- _Exercise directions_: Below are the records. List every line holding the word "right".

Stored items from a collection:

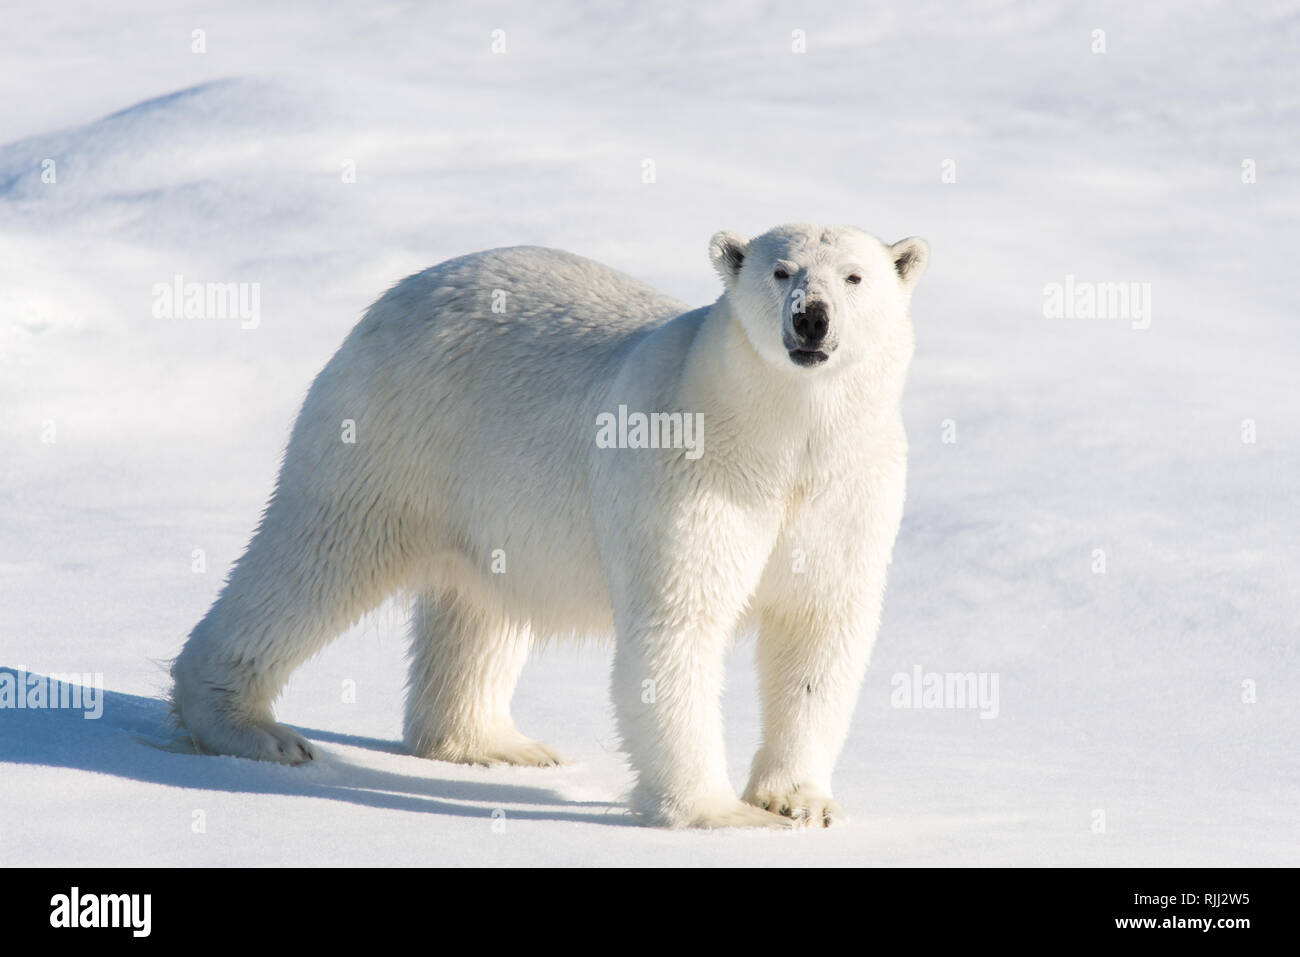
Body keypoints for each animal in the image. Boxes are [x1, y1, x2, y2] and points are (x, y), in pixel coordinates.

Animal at [170, 226, 925, 832]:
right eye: (781, 270)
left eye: (854, 276)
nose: (811, 319)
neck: (781, 437)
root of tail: (399, 294)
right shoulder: (694, 472)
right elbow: (679, 625)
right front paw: (720, 814)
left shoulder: (848, 491)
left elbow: (818, 633)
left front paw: (802, 803)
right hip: (395, 432)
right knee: (315, 555)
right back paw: (252, 728)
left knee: (478, 608)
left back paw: (495, 742)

- _Task solution_:
right eye: (781, 270)
right shoulder: (694, 472)
right elbow: (679, 625)
right front paw: (720, 814)
right hip: (395, 432)
right knee: (315, 555)
right back paw: (252, 728)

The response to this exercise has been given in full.